A guest at the Hollywood Heights with an upset stomach requested my services. I had barely hung up when an Englishman at the Shangri-La wanted a doctor for a respiratory infection. These hotels were not convenient – the Hollywood Heights is ten miles east, the Shangri-La in Santa Monica five miles west. But two visits make for a good day, so I drove off in a pleasant mood.

As I approached Hollywood, the phone rang. My heart sank when I learned the caller was the Sheraton in Pasadena, twenty miles away – thirty from Santa Monica.  
  
Having visits pile up, especially those with long drives, oppresses me, so this was one I’d prefer to skip.

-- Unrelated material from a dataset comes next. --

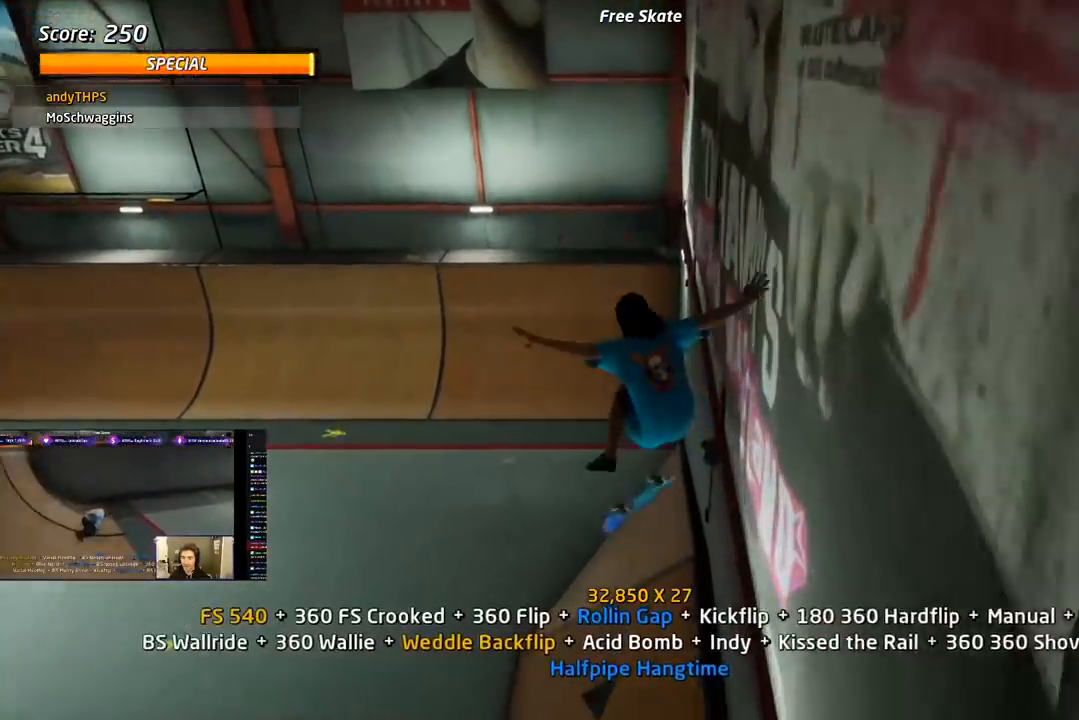
{"buttons": ["CROSS", "DPAD_DOWN"], "right_stick": "center", "events": [[33, "DPAD_UP", "down"], [133, "DPAD_UP", "up"], [200, "DPAD_DOWN", "down"], [250, "R1", "up"], [283, "DPAD_DOWN", "up"], [333, "DPAD_UP", "down"], [433, "DPAD_UP", "up"], [450, "DPAD_DOWN", "down"]]}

This guest’s husband, who was driving to the hotel from the airport, was suffering a cough and sore throat and wanted a doctor when he arrived. Launching my no-visit effort, I explained that viral infections cause these symptoms in almost all cases, so a doctor can do little except relieve symptoms. I suggested that she discuss this with her husband when he arrived. She agreed. With that weight off my shoulders, I continued on to the Hollywood Heights.

After finishing, I reversed my course and headed for Santa Monica. As I neared the hotel my phone rang. “A friend of mine found a bottle of amoxicillin,” said the Shangri-La guest. “I think I’ll give it a try and save you the trip.”

Having lost that visit, I immediately called the Pasadena Sheraton. The husband had arrived, and they had decided to wait.